In answer to an earlier comment on a post, the answer is...
YES!!!
"I did happen to see one of the best movies of the year the other day."
It was a fantastic movie, and in research later on the net, found alot of it, sans monsters, was pretty darn true. There is a scene where the enemy rain down enough arrows to blot out the sun. The actual spot and oodles of arrows were found, making this all the cooler. I gave this movie an A. There isn't much finer than this, but I don't want to spoil this one. The enemy got weirder and meaner as it went along, and Xerxes was one creepy looking tall, bald dood. Nice face jewelry. It was a thrill ride from start to finish! It was over two hours long but you don't even notice. If Lord of the Ring would have had fight scenes like this?
OMG!!!!!!!!!!!!
The unrated DVD for this will be un-fucking-believable! There were limbs aflyin', but you could tell they darkened the blood so they could stay with an R rating. Even then, a few times they pushed the envelope. I thank them for this. I hope it made shitloads of money!
And it did, I just checked: 70 million so far!!!
I'd give it an A+, but I'm reserving that for the new Spiderman movie...
"Or the new Will Ferrell/Jon Heder movie, Blades of Glory!"
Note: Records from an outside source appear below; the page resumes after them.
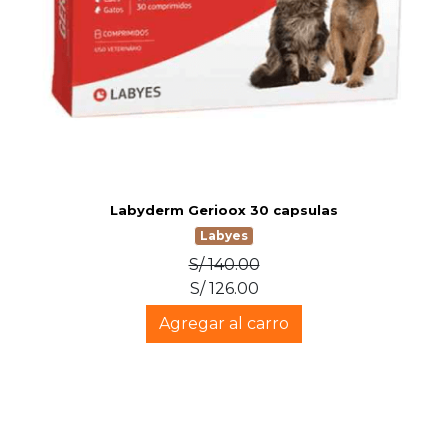
Labyderm Gerioox 30 capsulas
Labyes
S/ 140.00
S/ 126.00
Agregar al carro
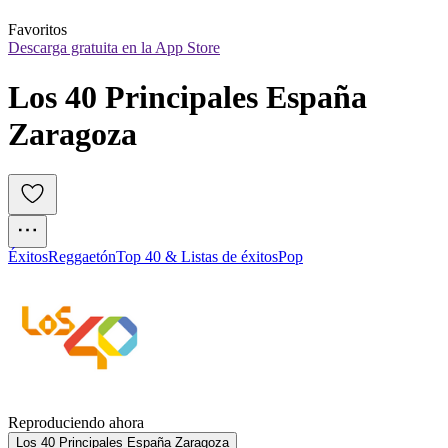
Favoritos
Descarga gratuita en la App Store
Los 40 Principales España 
Zaragoza
Éxitos
Reggaetón
Top 40 & Listas de éxitos
Pop
Reproduciendo ahora
Los 40 Principales España Zaragoza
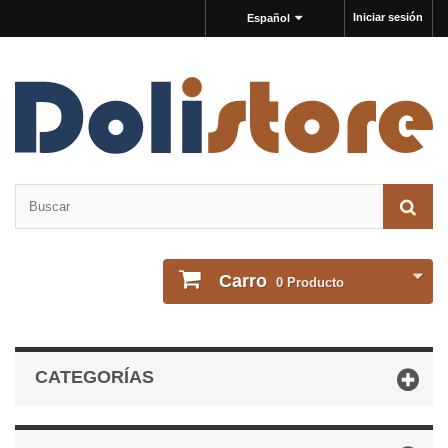
Iniciar sesión
Español
Carro
0
Producto
CATEGORÍAS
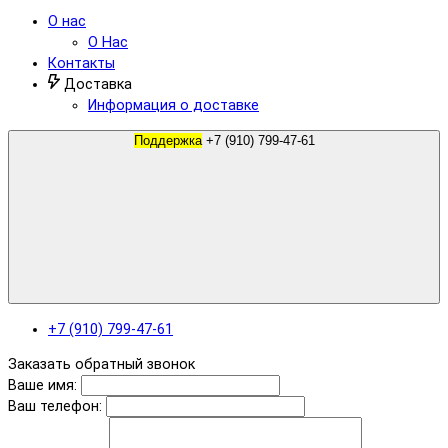
О нас
О Нас
Контакты
Доставка
Информация о доставке
Поддержка
+7 (910) 799-47-61
+7 (910) 799-47-61
Заказать обратный звонок
Ваше имя:
Ваш телефон:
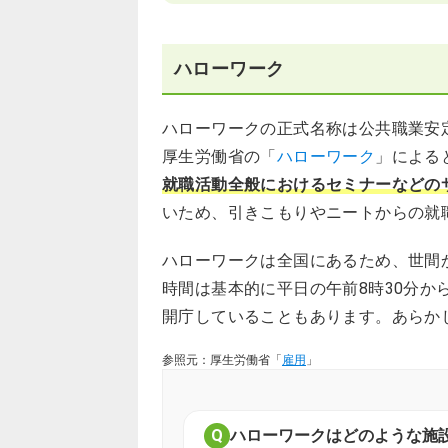
ハローワーク
ハローワークの正式名称は公共職業安
厚生労働省の「
ハローワーク
」による
就職活動全般におけるセミナーなどの
いため、引きこもりやニートからの就
ハローワークは全国にあるため、世間
時間は基本的に平日の午前8時30分か
開庁していることもあります。あらか
参照元：厚生労働省「
雇用
」
ハローワークはどのような施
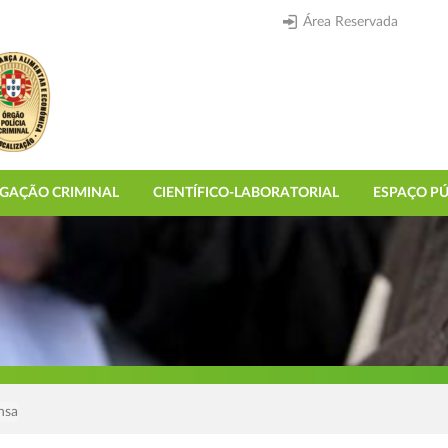
Área Reservada
IGAÇÃO CRIMINAL
CIENTÍFICO-LABORATORIAL
ESPAÇO PÚ
nsa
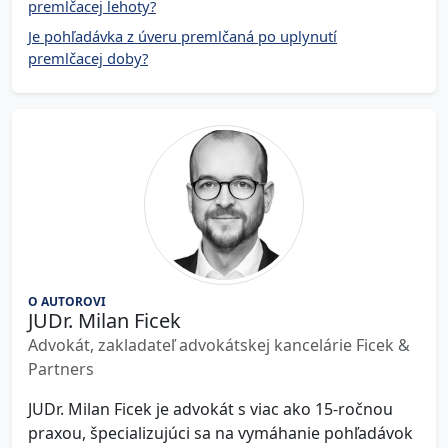
premlčacej lehoty?
Je pohľadávka z úveru premlčaná po uplynutí
premlčacej doby?
O AUTOROVI
JUDr. Milan Ficek
Advokát, zakladateľ advokátskej kancelárie Ficek &
Partners
JUDr. Milan Ficek je advokát s viac ako 15-ročnou
praxou, špecializujúci sa na vymáhanie pohľadávok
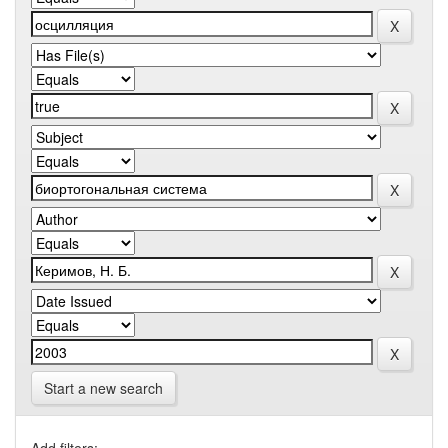
Start a new search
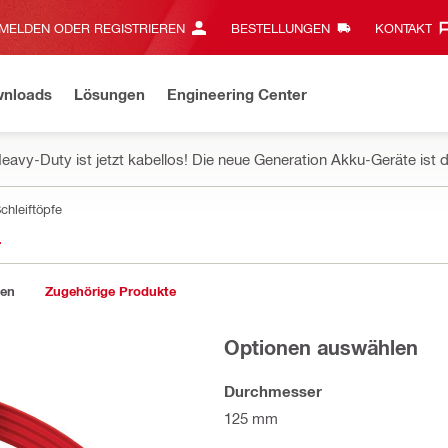
MELDEN ODER REGISTRIEREN
BESTELLUNGEN
KONTAKT‎
wnloads
Lösungen
Engineering Center
eavy-Duty ist jetzt kabellos! Die neue Generation Akku-Geräte ist d
chleiftöpfe
L
gen
Zugehörige Produkte
Optionen auswählen
Durchmesser
125 mm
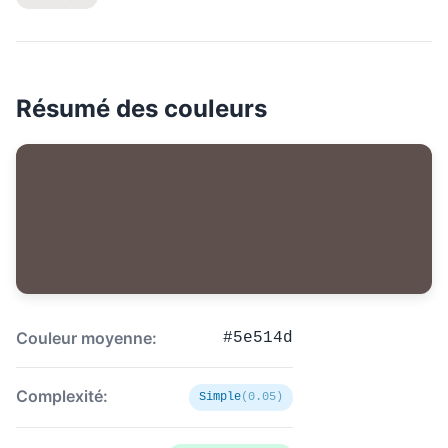
Résumé des couleurs
Couleur moyenne:
#5e514d
Complexité:
Simple
(0.05)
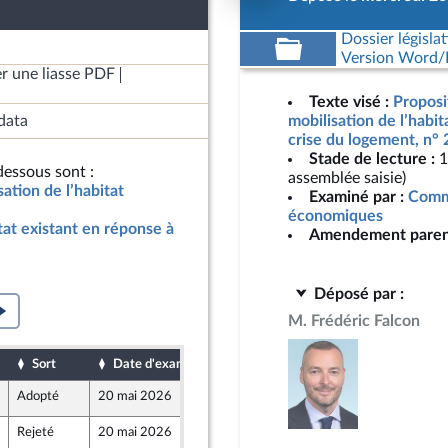
Dossier législat
Version Word/L
r une liasse PDF
Texte visé :
Proposit
data
mobilisation de l’habit
crise du logement, n°
Stade de lecture :
1
essous sont :
assemblée saisie)
sation de l’habitat
Examiné par :
Commi
économiques
itat existant en réponse à
Amendement paren
Déposé par :
M. Frédéric Falcon
Sort
Date d'examen
Date de dépôt
Adopté
20 mai 2026
19 mai 2026
Rejeté
20 mai 2026
19 mai 2026
4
Hell, I haven't even seen trailers for Sandler's Chuck and Larry yet...
2 comments:
I like the Talking Heads quite a bit, never saw Hedwig, don't like cheddar flavored chips or white nacho Doritos, and occasionally give myself a Palmolive enema whenever I can!!!
Satisfied now?!?!?!?!
I knew you wouldn't be...
HA!
Ahhh, now I remember Hedwig. Yeah maybe I will check it out if ever I see it at Blockbuster or something. Sweeet to the rest, I will get in touch, gotta pay those PoPo tix. But I'll be honest, when I cum after using Palmolive to lube the shaft, it burns in my peehole. Which leads me to my next question: How do you keep the Palmolive out of your peehole while shaking hands with the bishop?